А она сидит в этом огородном домике, в компании ребят, которые небось все трое за полгода столько не зарабатывают. «Ой, не могу!» Тутси истерично рассмеялась и тут же испуганно замолчала. Интересно, а что, если б Игорь за вот эту новогоднюю ночь, которая предстоит, потребовал с нее полторы тысячи, отстегнула бы она? «Сразу, — признается себе Тутси. — А раз так, заткнись и иди за стол».

Что она и делает.

Ровно в двадцать три часа все усаживаются. Включается привезенный Андреем переносной телевизор. Все набрасываются на еду, словно прибыли из голодного края. Конечно, икры нет — ни паюсной, ни зернистой, ни красной, ни даже баклажанной; нет шампиньонов, лососины, нет спаржи, артишоков и волованов, зато в изобилии блюда поскромней. Но какой от них аппетитный аромат! Как обжигает картошка, как сочны помидоры! Как пахнет хвоей и каминным дымком! И какие ледяные водка, шампанское и пиво!

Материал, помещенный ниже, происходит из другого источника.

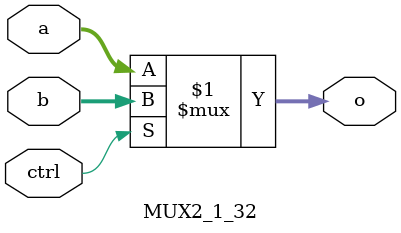
<source format=v>

module MUX2_1_32(
	input [31:0] a,
	input [31:0] b,
	input ctrl,
	output [31:0] o
	);

	assign o = ctrl ? b : a;

endmodule
</source>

Танек смотрит на всех своими уникальными глазами, в которых таится призыв (к кому и к чему?), но пьет умеренно. Серега, этот румяный красавец, как ни странно, равнодушен к напиткам, Игорь не пьет вообще.

Но все это не мешает веселью.

— Поднимаю бокал за здоровый образ жизни, которым мы сейчас занимаемся! (литературный стиль здесь никого не интересует), — заявляет Андрей.

— За счастье! — кричит Женя, влюбленно глядя на своего супруга и властелина, который, все это знают, у нее прочно под каблуком.